§ WHAT TO WORK ON:
Quote verbatim the stretch from "Track listing" through "(Anderson; Squire, Bruford)" in the text on the Yes live album House of Yes, reproduced below.

House of Yes: Live from House of Blues is a live album and video by the English progressive rock band Yes, released on 25 September 2000 by Eagle Records in the United Kingdom and by Beyond Music in the United States. It is a recording of the band's performance at the House of Blues at Mandalay Bay in Las Vegas on 31 October 1999 during their world tour supporting their eighteenth studio album The Ladder. By the time of the album's release, guitarist Billy Sherwood and keyboardist Igor Khoroshev were already out of the band, reducing Yes to a four-piece.

The album peaked at No. 154 on the UK Albums Chart and failed to chart in the US. A DVD of the concert was also released in 2000, but omits the group performing "Close to the Edge" and "Hearts".

Track listing

Disc one
"Yours Is No Disgrace" (Jon Anderson, Chris Squire, Steve Howe, Tony Kaye, Bill Bruford) – 13:03
"Time and a Word" (Anderson, David Foster) – 0:58
"Homeworld (The Ladder)" (Anderson, Howe, Billy Sherwood, Squire, Alan White, Igor Khoroshev) – 9:44
"Perpetual Change" (Anderson, Squire) – 10:48
"Lightning Strikes" (Anderson, Howe, Sherwood, Squire, White, Khoroshev) – 5:07
"The Messenger" (Anderson, Howe, Sherwood, Squire, White, Khoroshev) – 6:39
"Ritual (Nous Sommes Du Soleil)" (Anderson, Howe, Squire, Rick Wakeman, White) – 0:59
"And You and I" (Anderson; themes by Bruford, Howe, Squire) – 11:22
I. "Cord of Life"
II. "Eclipse" (Anderson; Squire, Bruford)
III. "The Preacher the Teacher"
IV. "Apocalypse"

§ SOURCE MATERIAL:
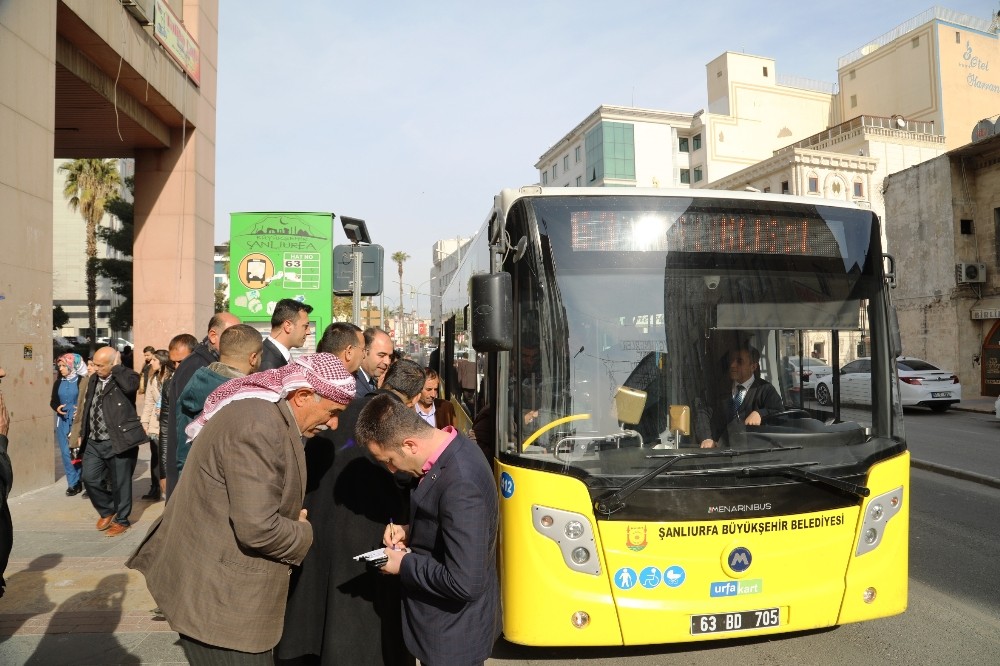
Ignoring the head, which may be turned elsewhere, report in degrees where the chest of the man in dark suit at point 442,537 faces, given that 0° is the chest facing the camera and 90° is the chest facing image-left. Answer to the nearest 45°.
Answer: approximately 90°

§ RESULT FOR THIS EXERCISE:
Track listing

Disc one
"Yours Is No Disgrace" (Jon Anderson, Chris Squire, Steve Howe, Tony Kaye, Bill Bruford) – 13:03
"Time and a Word" (Anderson, David Foster) – 0:58
"Homeworld (The Ladder)" (Anderson, Howe, Billy Sherwood, Squire, Alan White, Igor Khoroshev) – 9:44
"Perpetual Change" (Anderson, Squire) – 10:48
"Lightning Strikes" (Anderson, Howe, Sherwood, Squire, White, Khoroshev) – 5:07
"The Messenger" (Anderson, Howe, Sherwood, Squire, White, Khoroshev) – 6:39
"Ritual (Nous Sommes Du Soleil)" (Anderson, Howe, Squire, Rick Wakeman, White) – 0:59
"And You and I" (Anderson; themes by Bruford, Howe, Squire) – 11:22
I. "Cord of Life"
II. "Eclipse" (Anderson; Squire, Bruford)